Code Written By: Nathan Lamberson & Michael Treacy

Method: Collaborative Filtering using Matrix Factorization

Code Modeled off of: https://www.kaggle.com/jwyang91/steam-game-recommender/notebook

This is accomplished by infering the preference of a new game based on the known preferences of a user, show as R = U * V.

This model (Model 2) was used to develop ideas for the refined recommender (Model 1) that created a rating system based on the hours.

In [1]:
# Import Libraries to complete operations
# Pandas for data processing
# Numpy for linear algebra
import pandas as pd
import numpy as np

# List all files in the data directory
import os
for dirname, _, filenames in os.walk('/data'):
    for filename in filenames:
        print(os.path.join(dirname, filename))

In [2]:
# Import Libraries to complete operations
# Pandas for data processing
# Numpy for linear algebra
# Tensorflow for ML
import pandas as pd
import numpy as np
import tensorflow as tf
import random
from collections import Counter
from sklearn.metrics import roc_curve, auc, average_precision_score

In [3]:
# Begin Cleaning the Data
# Set the filepath to the datasheet from Kaggle
filePath = './data/steam-200k.csv'

# Set the data to the information contained in the provided file
fileData = pd.read_csv(filePath, header = None, names = ['UserID', 'Game', 'Action', 'Hours', '0'])

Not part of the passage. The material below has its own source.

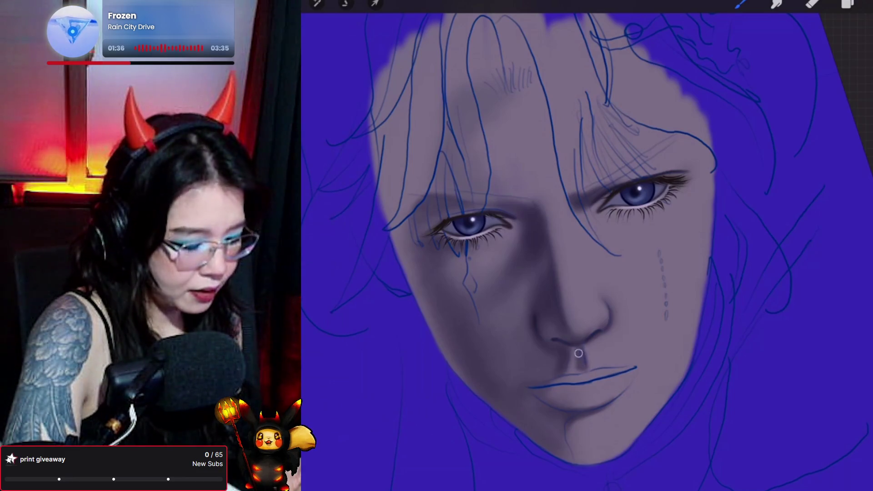
key(s)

# Show the first 5 rows of the data
fileData.head()

# Change the 'Hours' Header Column to 'HoursPlayed' and made the data a float32 value
fileData['HoursPlayed'] = fileData['Hours'].astype('float32')

# Change data in the file where the 'Action' row is purchased and 'Hours' is 1.0 to represent a value of 0 in the new 'HoursPlayed' column, since this "Purchased" with "1.0" hours means that the game was solely purchased and does not talk about the hours played. We want to ignore this for the cleansed data
fileData.loc[(fileData['Action'] == 'purchase') & (fileData['Hours'] == 1.0), 'HoursPlayed'] = 0

In [4]:
# Set the UserID Column to data type int
fileData.UserID = fileData.UserID.astype('int')

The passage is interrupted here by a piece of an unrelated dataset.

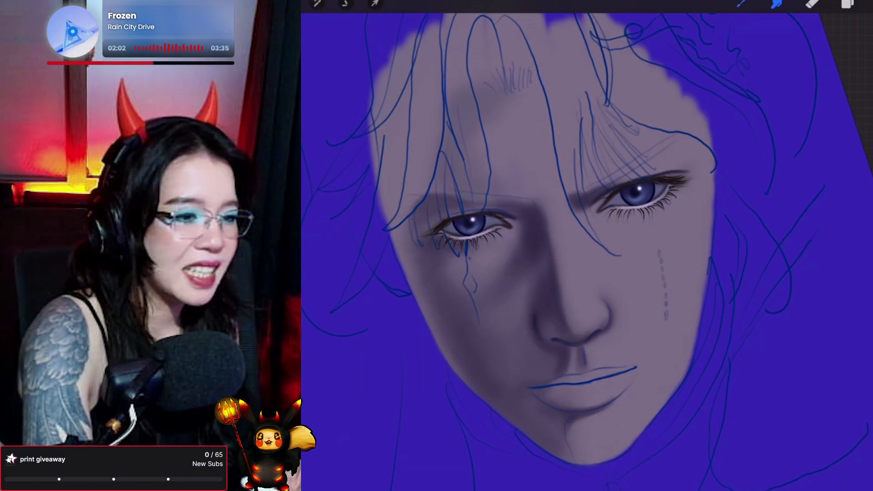
click(741, 4)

# Sort the new fileData by 'UserID', 'Game', and the new 'HoursPlayed' column
fileData = fileData.sort_values(['UserID', 'Game', 'HoursPlayed'])

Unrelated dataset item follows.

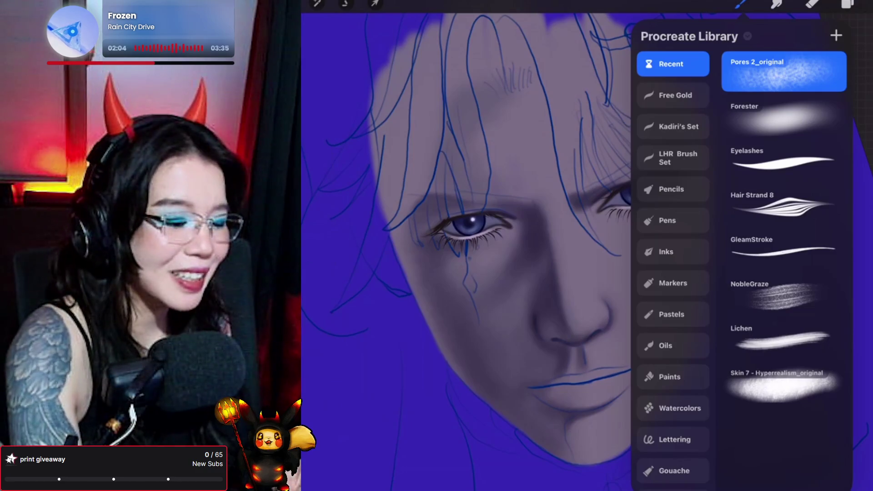
- Add a new Layer 26 for extra brow and eyelid shading
click(741, 4)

# Remove all duplicates game names tied to a UserID to remove "add-ons" to games, then drop the 'Action', 'Hours', and '0' columns
cleanFileData = fileData.drop_duplicates(['UserID', 'Game'], keep = 'last').drop(['Action', 'Hours', '0'], axis = 1)

# Show the first 5 rows of the new cleaned data
cleanFileData.head()

Unnamed: 0,UserID,Game,HoursPlayed
65430,5250,Alien Swarm,4.9
65424,5250,Cities Skylines,144.0
65435,5250,Counter-Strike,0.0
65436,5250,Counter-Strike Source,0.0
65437,5250,Day of Defeat,0.0


In [5]:
# Get the total number of users by finding all unique UserID values
numUsers = len(cleanFileData.UserID.unique())

# Get the total number of games by finding all unique Game values
numGames = len(cleanFileData.Game.unique())

# Print this information to the screen
print('There are {0} users and {1} games in the data'.format(numUsers, numGames))

There are 12393 users and 5155 games in the data


In [6]:
# Calculate the sparsity of user-item matrix, based on the shape of the clean file data array shape
sparsity = cleanFileData.shape[0] / (float(numUsers * numGames))

# Print this information to the screen
print('{:.2%} of the user-item matrix is filled'.format(sparsity))

0.20% of the user-item matrix is filled


In [7]:
# Set a variable to a Counter container for the number of users
userCounter = Counter()

# Loop through the cleaned file data list to count the number of users
for user in cleanFileData.UserID.tolist():
    userCounter[user] = userCounter[user] + 1

# Set a variable to a Counter container for the number of games
gameCounter = Counter()

# Loop through the cleaned file data list to count the number of games
for game in cleanFileData.Game.tolist():
    gameCounter[game] = gameCounter[game] + 1

# Create
user2index = {user: i for i, user in enumerate(cleanFileData.UserID.unique())}
index2user = {i: user for user, i in user2index.items()}

game2index = {game: i for i, game in enumerate(cleanFileData.Game.unique())}
index2game = {i: game for game, i in game2index.items()}

In [8]:
# Set the user index to the lambda function of user2index[x] values (do not include header)
userIndex = cleanFileData['UserID'].apply(lambda x: user2index[x]).values

# Set the game index to the lambda function of game2index[x] values (do not include header)
gameIndex = cleanFileData['GameIndex'] = cleanFileData['Game'].apply(lambda x: game2index[x]).values

# Get the total hours played of all games (do not include header)
hours = cleanFileData['HoursPlayed'].values

In [9]:
# Create a baseline zero matrix modelled off of the number of users and number of games
zeroMatrix = np.zeros(shape = (numUsers, numGames))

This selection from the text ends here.